Grâce à la transparence des données publiées chaque année par la Société Centrale Canine (SCC), un constat du nombre de naissances de chiots de race connaît une baisse depuis 2022.
Les chiffres sont ceux-ci :
En 2022, 258 110 chiots au LOF
En 2023, une baisse de 11 % soit - 28 853 chiots par rapport à 2022, 229 257 chiots au LOF
En 2024, une baisse de -10,20 % soit - 23 313 chiots par rapport à 2023, 205 994 chiots au LOF
En 2025, une baisse de -3 % soit -6 245 chiots par rapport à 2024, 199 699 chiots au LOF
Pourquoi cette baisse ?
Pourquoi la population canine a baissé en France ? Les facteurs de la baisse progressive du nombre de naissance de chiots de race s'expliquent par :
Le changement des mentalités des familles, plus sensibilisées au bien-être, le chien n'est plus un objet ou une chose. Les familles prennent le temps de la recherche, ce qui réduit les achats impulsifs. Les familles sont à la recherche du nouveau membre à part entière de la famille au sens large, loin du besoin de sécurité qui est rempli par la domotique, celle-ci assure confort et sécurité de la famille. La place du chien quant à lui a le rôle plus central d'acteur social et affectif. Notre part d'humanité se reflète par la raced de chien tenu en laisse.
En 2025 pour la première fois la race de chien Golden Retriever est à la première place du podium des naissances, une race de chien dont les futurs adoptants recherchent le "vrai Golden" c'est-à-dire la sécurité dans le tempérament, la morphologie, la santé. Alors, ces futurs acquéreurs vont dans le LOF car l'épigénétique est très important. Le Golden Retriever au top 1 des races de chien au nombre de naissance a fait basculer la population canine de race en France de 15 % à 30 % en une année.
Des futurs adoptants (adopter, c'est rajouter un membre de la famille non issu de la descendance génétique), sont pllus regardant aux conditions d'élevage. Certaines pratiques d'élevage ne sont pas cautionnées comme une chienne donnant naissance toutes les années et souvent deux fois par an.

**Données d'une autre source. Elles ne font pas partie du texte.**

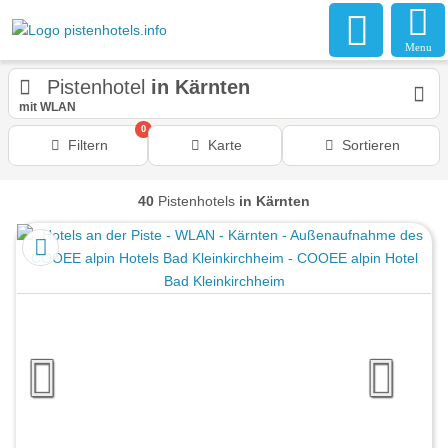
Menu
Pistenhotel
in Kärnten
mit WLAN
0
Filtern
Karte
Sortieren
40
Pistenhotels
in Kärnten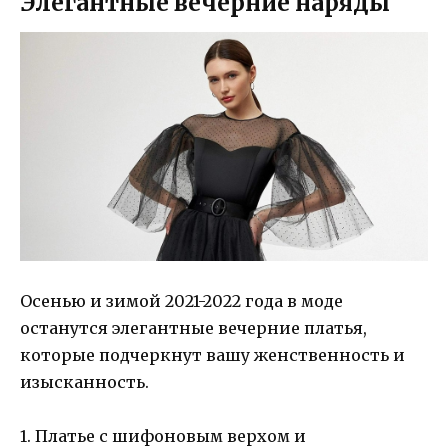
Элегантные вечерние наряды
Осенью и зимой 2021-2022 года в моде
останутся элегантные вечерние платья,
которые подчеркнут вашу женственность и
изысканность.
1. Платье с шифоновым верхом и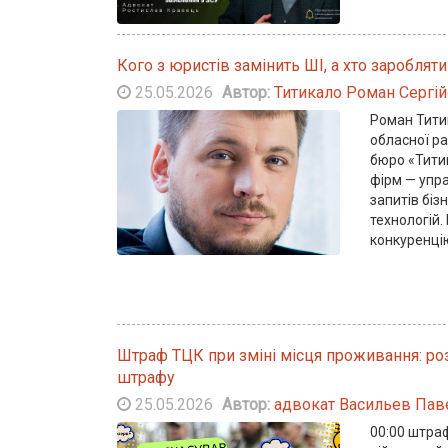
Кого з юристів замінить ШІ, а хто зароблят
25.05.2026
Автор:
Титикало Роман Сергі
Роман Титик
обласної р
бюро «Тити
фірм — упр
запитів біз
технологій.
конкуренцію
Штраф ТЦК при зміні місця проживання: ро
штрафу
25.05.2026
Автор:
адвокат Васильев Пав
00:00 штра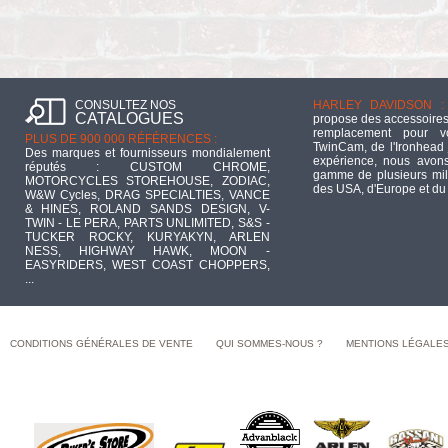
CONSULTEZ NOS
HARLEY DAVIDSON :
CATALOGUES
propose des accessoires
remplacement pour 
PLUS DE 900 000 RÉFÉRENCES :
TwinCam, de l'Ironhead 
Des marques et fournisseurs mondialement
expérience, nous avons
réputés : CUSTOM CHROME,
gamme de plusieurs mill
MOTORCYCLES STOREHOUSE, ZODIAC,
des USA, d'Europe et du
W&W Cycles, DRAG SPECIALTIES, VANCE
& HINES, ROLAND SANDS DESIGN, V-
TWIN - LE PERA, PARTS UNLIMITED, S&S -
TUCKER ROCKY, KURYAKYN, ARLEN
NESS, HIGHWAY HAWK, MOON -
EASYRIDERS, WEST COAST CHOPPERS,
...
CONDITIONS GÉNÉRALES DE VENTE
QUI SOMMES-NOUS ?
MENTIONS LÉGALE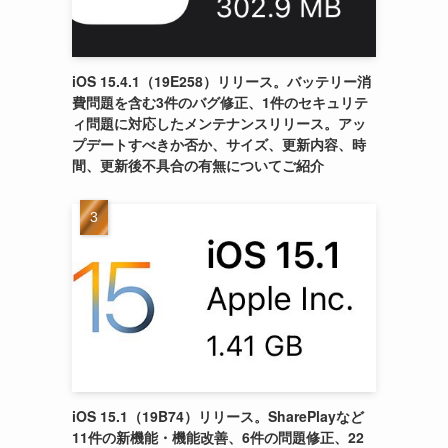
iOS 15.4.1（19E258）リリース。バッテリー消
費問題を含む3件のバグ修正、1件のセキュリテ
ィ問題に対応したメンテナンスリリース。アッ
プデートすべきか否か、サイズ、更新内容、時
間、更新後不具合の有無についてご紹介
iOS 15.1（19B74）リリース。SharePlayなど
11件の新機能・機能改善、6件の問題修正、22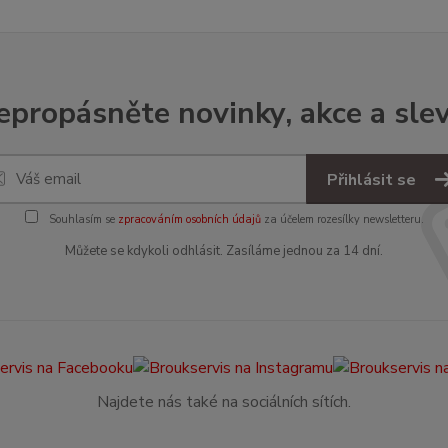
epropásněte novinky, akce a slev
Přihlásit se
Souhlasím se
zpracováním osobních údajů
za účelem rozesílky newsletteru.
Můžete se kdykoli odhlásit. Zasíláme jednou za 14 dní.
Najdete nás také na sociálních sítích.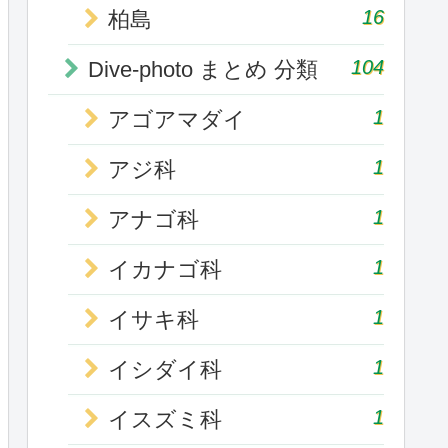
16
柏島
104
Dive-photo まとめ 分類
1
アゴアマダイ
1
アジ科
1
アナゴ科
1
イカナゴ科
1
イサキ科
1
イシダイ科
1
イスズミ科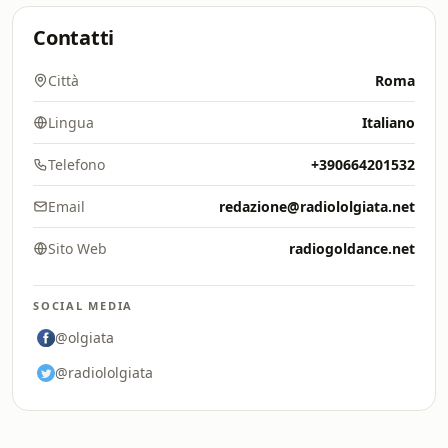
Contatti
Città
Roma
Lingua
Italiano
Telefono
+390664201532
Email
redazione@radiololgiata.net
Sito Web
radiogoldance.net
SOCIAL MEDIA
@olgiata
@radiololgiata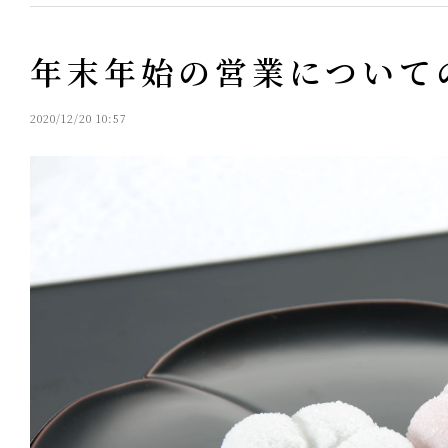
年末年始の営業について
2020/12/20 10:57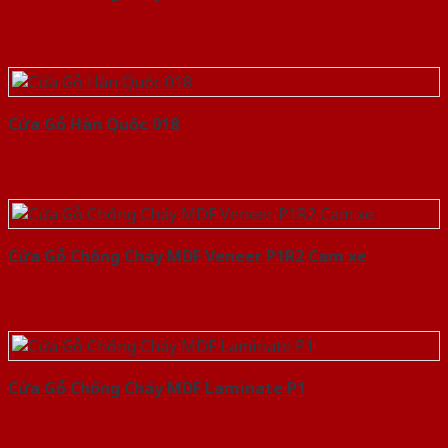
Cửa Gỗ Hàn Quốc 018
Cửa Gỗ Chống Cháy MDF Veneer P1R2 Cam xe
Cửa Gỗ Chống Cháy MDF Laminate P1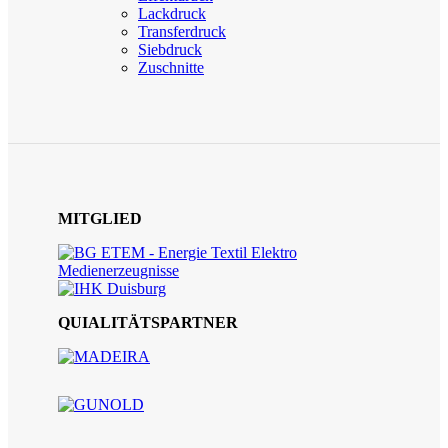
Lackdruck
Transferdruck
Siebdruck
Zuschnitte
MITGLIED
QUIALITÄTSPARTNER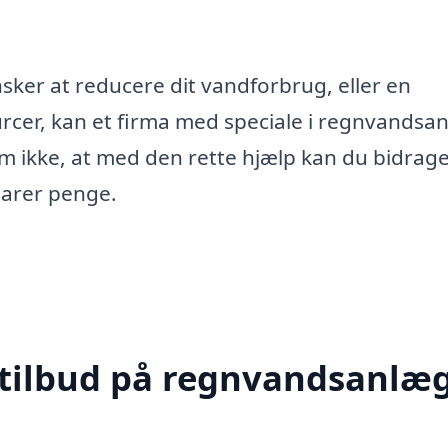
sker at reducere dit vandforbrug, eller en
rcer, kan et firma med speciale i regnvandsan
m ikke, at med den rette hjælp kan du bidrage 
parer penge.
 tilbud på regnvandsanlæg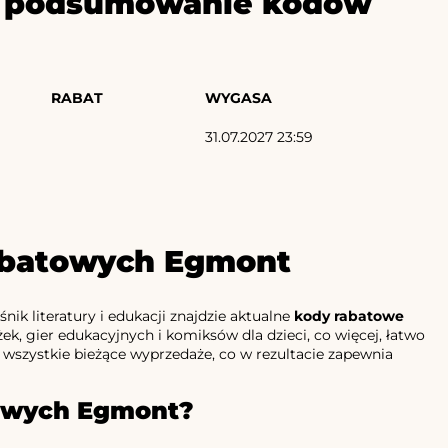
ze podsumowanie kodów
RABAT
WYGASA
31.07.2027 23:59
rabatowych Egmont
ik literatury i edukacji znajdzie aktualne
kody rabatowe
ek, gier edukacyjnych i komiksów dla dzieci, co więcej, łatwo
 wszystkie bieżące wyprzedaże, co w rezultacie zapewnia
towych Egmont?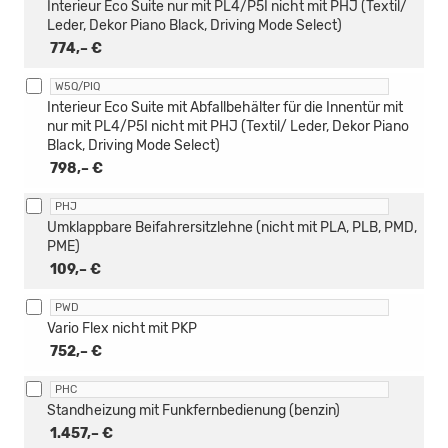
Interieur Eco Suite nur mit PL4/P5I nicht mit PHJ (Textil/
Leder, Dekor Piano Black, Driving Mode Select)
774,– €
W5Q/PIQ
Interieur Eco Suite mit Abfallbehälter für die Innentür mit
nur mit PL4/P5I nicht mit PHJ (Textil/ Leder, Dekor Piano
Black, Driving Mode Select)
798,– €
PHJ
Umklappbare Beifahrersitzlehne (nicht mit PLA, PLB, PMD,
PME)
109,– €
PWD
Vario Flex nicht mit PKP
752,– €
PHC
Standheizung mit Funkfernbedienung (benzin)
1.457,– €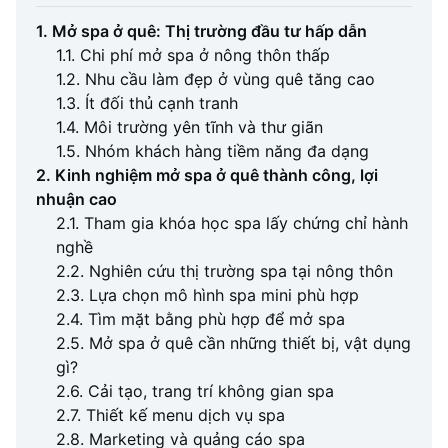
1. Mở spa ở quê: Thị trường đầu tư hấp dẫn
1.1. Chi phí mở spa ở nông thôn thấp
1.2. Nhu cầu làm đẹp ở vùng quê tăng cao
1.3. Ít đối thủ cạnh tranh
1.4. Môi trường yên tĩnh và thư giãn
1.5. Nhóm khách hàng tiềm năng đa dạng
2. Kinh nghiệm mở spa ở quê thành công, lợi
nhuận cao
2.1. Tham gia khóa học spa lấy chứng chỉ hành
nghề
2.2. Nghiên cứu thị trường spa tại nông thôn
2.3. Lựa chọn mô hình spa mini phù hợp
2.4. Tìm mặt bằng phù hợp để mở spa
2.5. Mở spa ở quê cần những thiết bị, vật dụng
gì?
2.6. Cải tạo, trang trí không gian spa
2.7. Thiết kế menu dịch vụ spa
2.8. Marketing và quảng cáo spa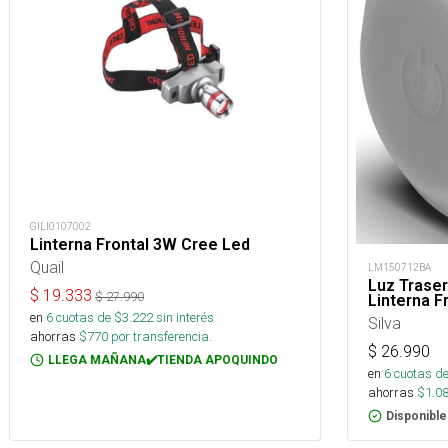
GILI0107002
Linterna Frontal 3W Cree Led
Quail
LM150712BA
Luz Trase
$
19.333
$
27.990
Linterna F
en
6
cuotas de $
3.222
sin interés
Silva
ahorras
$
770
por transferencia.
$
26.990
LLEGA MAÑANA✔️TIENDA APOQUINDO
en
6
cuotas de
ahorras
$
1.0
Disponible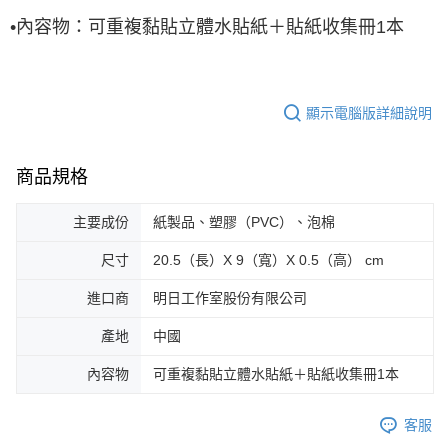
•
內容物：
可重複黏貼立體水貼紙＋貼紙收集冊
1
本
顯示電腦版詳細說明
商品規格
主要成份
紙製品、塑膠（PVC）、泡棉
尺寸
20.5（長）X 9（寬）X 0.5（高） cm
進口商
明日工作室股份有限公司
產地
中國
內容物
可重複黏貼立體水貼紙＋貼紙收集冊1本
客服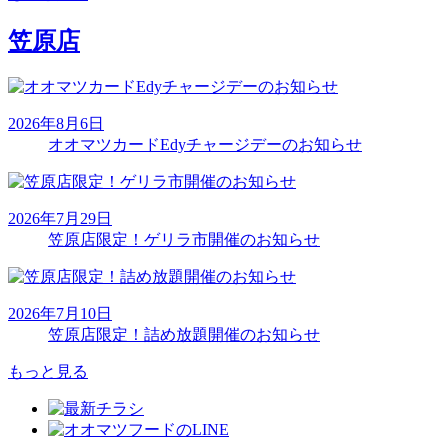
笠原店
2026年8月6日
オオマツカードEdyチャージデーのお知らせ
2026年7月29日
笠原店限定！ゲリラ市開催のお知らせ
2026年7月10日
笠原店限定！詰め放題開催のお知らせ
もっと見る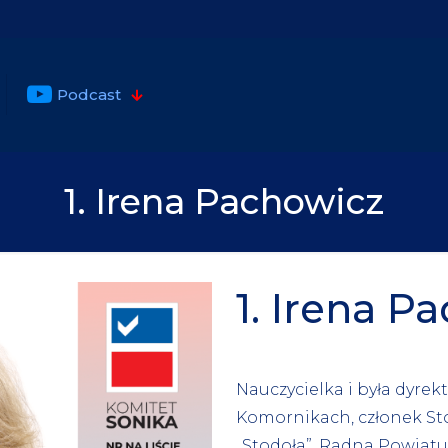
Podcast
1. Irena Pachowicz
1. Irena P
Nauczycielka i była dyre
Komornikach, członek St
,,Stodoła”. Radna Powiat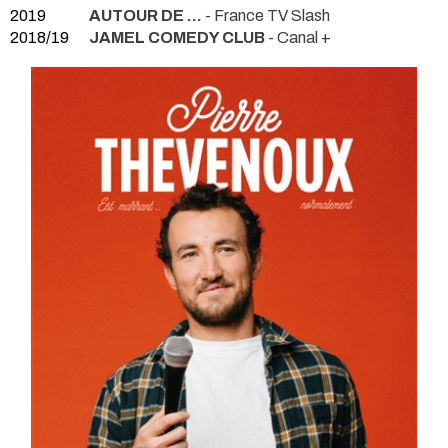
2019
AUTOUR DE ...
- France TV Slash
2018/19
JAMEL COMEDY CLUB
- Canal +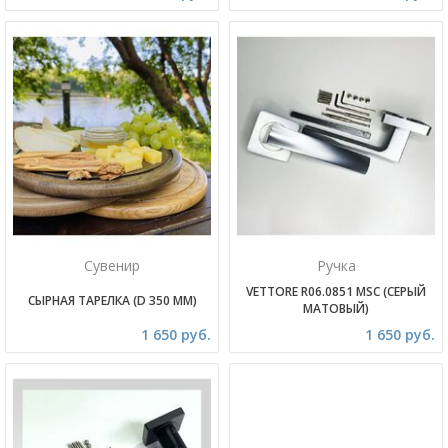
Сувенир
Ручка
VETTORE R06.0851 MSC (СЕРЫЙ
СЫРНАЯ ТАРЕЛКА (D 350 ММ)
МАТОВЫЙ)
1 650 руб.
1 650 руб.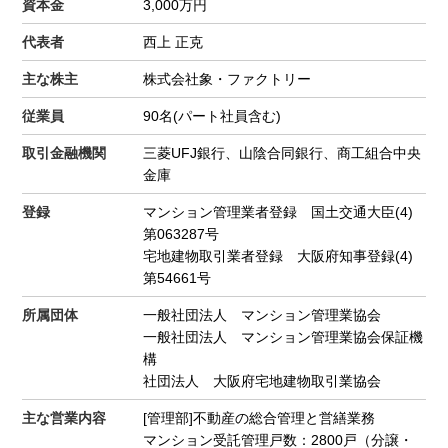
資本金
3,000万円
代表者
西上 正克
主な株主
株式会社象・ファクトリー
従業員
90名(パート社員含む)
取引金融機関
三菱UFJ銀行、山陰合同銀行、商工組合中央
金庫
登録
マンション管理業者登録 国土交通大臣(4)
第063287号
宅地建物取引業者登録 大阪府知事登録(4)
第54661号
所属団体
一般社団法人 マンション管理業協会
一般社団法人 マンション管理業協会保証機
構
社団法人 大阪府宅地建物取引業協会
主な営業内容
[管理部]不動産の総合管理と営繕業務
マンション受託管理戸数：2800戸（分譲・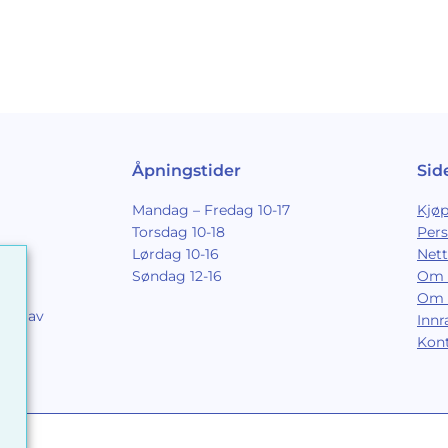
Åpningstider
Sid
Mandag – Fredag 10-17
Kjøp
Torsdag 10-18
Per
Lørdag 10-16
Nett
Søndag 12-16
Om 
Om 
ing av
Inn
9
Kon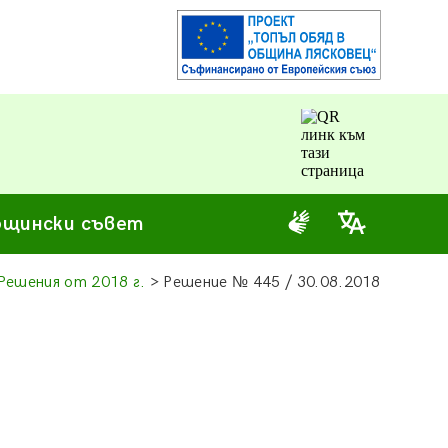
щински съвет
Решения от 2018 г.
> Решение
№
445 / 30.08.2018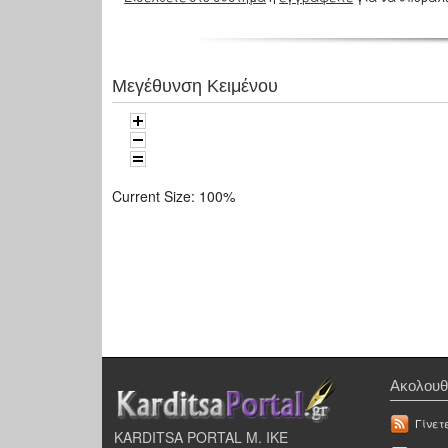
Μεγέθυνση Κειμένου
Current Size:
100%
Ακολουθ
Γίνετ
KARDITSA PORTAL Μ. ΙΚΕ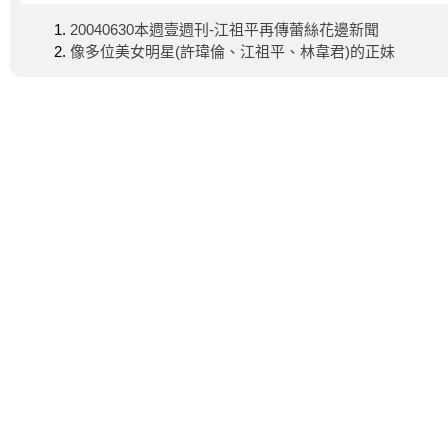
20040630本週壹週刊-江祖平再傳蕾絲花邊新聞
像多位美女明星(許瑋倫、江祖平、林韋君)的正妹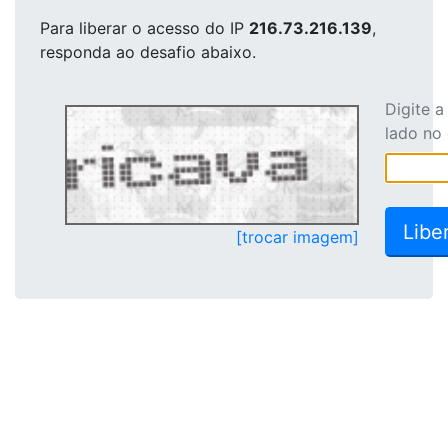
Para liberar o acesso
do IP
216.73.216.139
,
responda ao desafio abaixo.
Digite 
lado no
[trocar imagem]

Le professionnalisation de l'élevage canin
Les toutes petites structures d'élevage ont disparu consécutives aux différents textes de loi encadrant l'élevage, l'élevage loisirs a fait place à une activité économique : Engendrant une baisse de disponibilité de chiot.
Moins de chiots de race naissent chaque année.
L'inflation et le coût de la vie
La baisse de l'offre (moins de chiot disponible) augmente le prix des chiots, le coût d'achat a été doublé, triplé en 3 ans. Reportant l'adoption du nouveau membre de la famille.
Une baisse de chiots causant une hausse des tarifs vétérinaires, moins de chiots, moins de portée suivies...Moins de chien en clientèle pour l'ensemble des établissements vétérinaires non partenaires auprès d'éleveur professionnel.
Une baisse de chiots qui cause une hausse des tarifs de l'alimentation (croquettes, pâtées...) à cause des charges dont ceux de l'énergie.
Toutes ces hausses du coût, limitent les adoptions chez un éleveur ou dans un refuge de chien adulte. Les familles deviennent plus exigeantes sur la santé, l'éthique en élevage, le comportement. Les familles veulent des chiots sociables, bien socialisés...Qu'ils soient plus adaptés à une vie citadine, plus facile à vivre puisqu'un chien va partager tous les moments de vie de ses futurs parents.
Une baisse de chiots qui se répercute sur l'économie du pays, comment concilier élevages transparents et éthiques, garantissant la santé, l'épigénétique...Aux normes actuelles ? C'est un défi à relever. Cette diminution du nombre de naissance de chiots de race en France est la conséquence d'une évolution des mentalités reflètant une volonté, une conscience, une sensibilisation du public à la cause des chiens, amorçant un avenir plus sain pour les chiens de race, les chiens dans notre société. Un avenir à guider en redonnant du pouvoir d'achat, une meilleure protection légale du chien en défendant la place du chien de famille au quotidien face aux courants abus, contre les voisins malveillants...Validant plus d'humanité pour ces êtres exceptionnels.